2. The master in his conclusions seems to have been of the opinion that the defendants were entitled to be reimbursed only such taxes paid by them as were supported by proceedings technically perfect, resting, perhaps, upon the language of the reference to him to report “the amount of legal taxes.” In this I think he is mistaken. This is an equitable action, and in it each party must be required to do equity. The court will inquire, not simply as to the legal, but also as to the equitable, rights. Every owner of property owes the duty of contributing in taxes his just proportion of the expenses of maintaining the government. The complainant in this case neglected that duty, and the defendants discharged it for him.

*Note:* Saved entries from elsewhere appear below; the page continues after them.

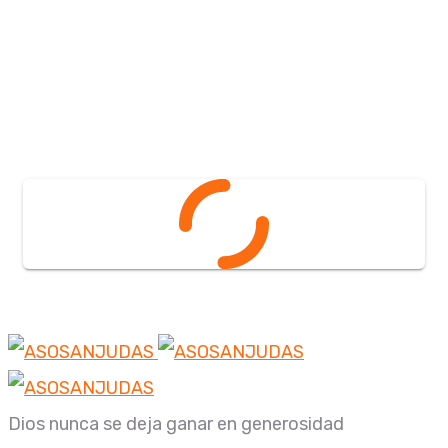
Dios nunca se deja ganar en generosidad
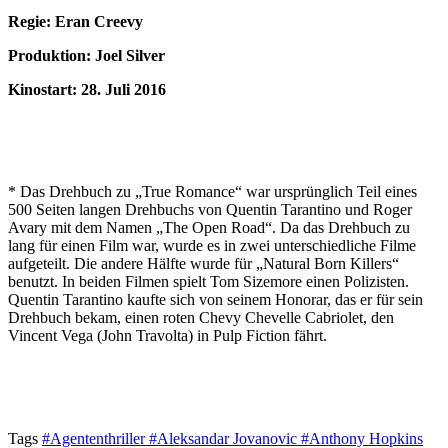
Regie: Eran Creevy
Produktion: Joel Silver
Kinostart: 28. Juli 2016
* Das Drehbuch zu „True Romance“ war ursprünglich Teil eines
500 Seiten langen Drehbuchs von Quentin Tarantino und Roger
Avary mit dem Namen „The Open Road“. Da das Drehbuch zu
lang für einen Film war, wurde es in zwei unterschiedliche Filme
aufgeteilt. Die andere Hälfte wurde für „Natural Born Killers“
benutzt. In beiden Filmen spielt Tom Sizemore einen Polizisten.
Quentin Tarantino kaufte sich von seinem Honorar, das er für sein
Drehbuch bekam, einen roten Chevy Chevelle Cabriolet, den
Vincent Vega (John Travolta) in Pulp Fiction fährt.
Tags
#Agententhriller
#Aleksandar Jovanovic
#Anthony Hopkins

The state has a lien on the land for all taxes until they are paid. Comp. St. Neb. p. 426, § 138. When paid by other than the owner of the land, the state must be considered as transferring its lien to such party; and the only way in which equity should relieve the owner from the burden of such lien is by payment. It will not do to say that if, in consequence of the defects in the proceedings, the lien was in no condition to be enforced by the state, the purchaser at the tax sale took nothing; because it is within the undoubted power of the state, if tax proceedings are defective, to renew them again and again, and until they result in the payment of the tax. If one, without stopping to question the regularity of the proceedings, comes forward and pays the tax, he ought to be entitled, not merely to the benefit of the proceedings then already had, but also to the full benefit of all the state' rights. The inquiry, therefore, is not whether the taxes are legal in the sense that the proceedings are all regular and correct, and such that a full title to the land could be obtained by carrying them on to completion, but whether they are legal in the sense that they are just and equitable impositions upon the land. In other words, was the land subject to taxation? was the tax authorized by law and imposed by the proper tribunal? were the proceedings so far in substantial compliance with the statute that the court can see that, equitably, the lot-owner should have paid the taxes,—that they were simply his just contribution to the support of the government? If so, before the court will relieve him from the cloud of a tax deed, it should require payment by him of such taxes and interest.

For these reasons the exceptions of the defendants will be sustained 766 to the report of the master, so far as it disallows them any taxes on the ground of mere irregularity in the tax proceeding; in all other respects it will be confirmed. The account will then stand thus

Amount of taxes paid and interest to February 25, 1884, $1,182 03
Less $12 of the tax of 1876, and interest thereon to February 25, 1884, $7, 19 00
  $1,163 03
Due complainant for rent and interest, 326 09
Balance $836 94

The decree will therefore be entered quieting complainant' title, upon the payment of this balance, with interest at 7 per cent, from February 25, 1884, within 60 days; and, in default of such payment, the defendants will be entitled to an order of sale therefor. The costs of this case will be divided equally between the parties.